_Consignes:_
1 - Relevez tous les surnoms que l'extrait sur le roman Oscar Wao attribue à Trujillo.
2 - Rédigez la suite de l'extrait consacré au roman Oscar Wao, à partir de sa dernière phrase.

_Extrait du texte:_
******************************

Mais alors c'est quoi le problème avec Oscar ? Fils d'une immigrée dominicaine qui n'a rien à envier à la sœur d'Ugly Betty, gros disais-je, cœur d'artichaut, fan de SF, du Seigneur de Anneaux & de dessins animés, frustré du cul, Oscar Wao est une micro bulle quasi invisible dans l'écume de la communauté tcha-tcha-tcha de Patterson dont l'unique ambition, outre écrire une trilogie à la E.E. Cummings, est d'enfin pouvoir tremper son biscuit, par pitié, au moins une fois. Il y est aussi question de sa sœur Lola, de sa mère (la Ugly-Betty's-sister-like muchacha), de son défunt grand-père, le docteur Cabral, avec qui la malédiction de la famille commence, de Trujillo dit le Sauron des Caraïbes, L'Œil de Saint-Domingue, le Grand Baiseur de Culo. En fait il est question de toute ce petit monde qui, à l'image du livre lui-même, fait l'essuie-glace entre la République Dominicaine & Nueva York.
Roman choral (on va veiller à ce que ça soit la dernière expression scolaire utilisée dans ce papier – juré), Oscar Wao est un livre aux résonances multiples – il est d'autant plus compliqué d'organiser le magma de notes & de références que j'ai sous le coude pour en sortir quelque chose de cohérent. Du moins de lisible. Je pourrais simplement commencer par le style de Díaz qui fit couler pas mal d'encre outre-Atlantique, qui est aussi à la source de son succès d'estime & critique que par chez nous, avec l'ironie & le cynisme qui nous caractérise, nous aurions sans doute qualifier de « roman de l'intégration » écrit dans la langue « composite d'une minorité visible ». Ce spanglish dont on a pas fini de chanter les louanges après en avoir fait des caisses avec l'ebonic, le Cosby Show & le Double-dutch dans les années 90. Il est là, paraît-il, le véritable angle de tir de ce roman tant attendu (Junot Díaz a mis onze ans pour l'écrire). Il est là, ce style spanglish dont Ilan Stavans considère, dans la PRL & repris dans Books, qu'il arrive à son apogée en ces pages. Oui, oui d'accord mais c'est quoi ce machin ? Ce truc si sensas que l'on doit aux porto-ricains débarqués à New York dans les années 50 (souvenez vous: les Sharks) & qui s'est infiltré dans toutes les sédimentations langagières des enfants du sous-continent américain. Car il y a un spanglish pour les portoricains de New York, un pour les mexicains de L.A., un pour les cubains de Miami & un pour les dominicains du New Jersey... paraîtrait même qu'à Gibraltar aussi, mais bon... C'est un idiome à l'évolution quasi perpétuelle comme tous les vernaculaires parlés dont l'écrit n'a pas encore fixé les règles. Mais l'écrit, justement Junot Díaz s'en occupe & il y a un certain exotisme à suivre les membres de la famille d'Oscar aux prises avec leur fukù (sorte de mauvais esprit) même si j'ai trouvé ça assez artificiel quelquefois. Cette diglossie glorifiée par Stavans pourrait apparaître, pour le lecteur français en tout cas, comme un condiment linguistique, un gadget stylistique qui donnerait droit au label « latino », un peu comme ça se passe pour ces horribles scribouillards de La Provence ou de La Marseillaise qui empilent leurs « polars marseillais » en les saupoudrant de « peuchère » « engambi » & « dégun » toutes les trois lignes comme on suit la recette des pieds-paquets à la lettre.

******************************

_Données fournies:_
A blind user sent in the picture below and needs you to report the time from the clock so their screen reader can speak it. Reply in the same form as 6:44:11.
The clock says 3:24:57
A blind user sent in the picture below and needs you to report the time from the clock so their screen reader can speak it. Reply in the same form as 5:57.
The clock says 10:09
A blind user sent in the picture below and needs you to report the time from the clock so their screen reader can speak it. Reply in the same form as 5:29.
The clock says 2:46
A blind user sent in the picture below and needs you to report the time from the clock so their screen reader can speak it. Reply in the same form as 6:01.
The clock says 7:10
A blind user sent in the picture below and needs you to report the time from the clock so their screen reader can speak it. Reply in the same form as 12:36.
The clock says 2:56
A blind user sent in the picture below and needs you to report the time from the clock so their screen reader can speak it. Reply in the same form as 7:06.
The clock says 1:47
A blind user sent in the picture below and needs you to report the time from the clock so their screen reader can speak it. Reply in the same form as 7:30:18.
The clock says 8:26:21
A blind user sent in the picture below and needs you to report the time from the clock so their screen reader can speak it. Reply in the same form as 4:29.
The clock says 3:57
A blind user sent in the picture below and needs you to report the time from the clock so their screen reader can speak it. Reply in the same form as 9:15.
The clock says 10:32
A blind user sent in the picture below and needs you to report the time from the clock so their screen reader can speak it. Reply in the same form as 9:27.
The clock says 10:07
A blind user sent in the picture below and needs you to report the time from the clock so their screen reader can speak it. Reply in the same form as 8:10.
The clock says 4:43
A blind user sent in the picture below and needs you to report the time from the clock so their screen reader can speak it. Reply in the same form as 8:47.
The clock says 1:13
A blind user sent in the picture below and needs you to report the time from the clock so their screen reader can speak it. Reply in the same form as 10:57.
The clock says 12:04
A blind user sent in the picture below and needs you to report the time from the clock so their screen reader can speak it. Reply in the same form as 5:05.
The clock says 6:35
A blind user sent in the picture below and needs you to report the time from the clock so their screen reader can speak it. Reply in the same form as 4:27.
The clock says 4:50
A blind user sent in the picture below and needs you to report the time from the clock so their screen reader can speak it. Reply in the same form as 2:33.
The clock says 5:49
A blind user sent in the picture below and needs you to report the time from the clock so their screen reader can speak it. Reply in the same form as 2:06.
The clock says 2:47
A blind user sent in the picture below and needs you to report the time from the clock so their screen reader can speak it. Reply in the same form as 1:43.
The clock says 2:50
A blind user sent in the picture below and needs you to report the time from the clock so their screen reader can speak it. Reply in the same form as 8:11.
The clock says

******************************

_Réponses:_
1 -
- le Sauron des Caraïbes
- L'Œil de Saint-Domingue
- le Grand Baiseur de Culo

2 -
Alors je me suis dit que le problème venait peut être de la traduction de Laurence Viallet. Il est franchement curieux qu'elle n'est rien trouvé d'autre que le verlan pour traduire le slang de Patterson & Washington Heights. Du verlan, du verlan & encore un bout siou plaît, surtout, mais je peux me tromper, qu'il s'agit là d'un usage linguistique assez caractéristique du nord de la France, voire même de la ceinture parisienne. Tout comme le mot « daron » utilisé par Viallet pour traduire « père » en langage djeun's 2 rue. Il y aussi ces mots tout simples du genre « maison », « fou » ou « animal » qui sont en français dans la traduction suivis d'un astérisque précisant que ces mots sont en fait en espagnol dans la version originale (????). C'est vraiment vraiment curieux, je ne vois pas bien l'intérêt d'une telle précision dans un texte qui, de facto, est bourré d'expressions dominicaines, espagnoles, de dialogues entiers qui, eux par contre, auraient sans doute mérité une note de bas de page. Histoire de comprendre. Mais bon, ce sont des détails qui n'entravent en rien la lecture du livre. Juste du poil à gratter.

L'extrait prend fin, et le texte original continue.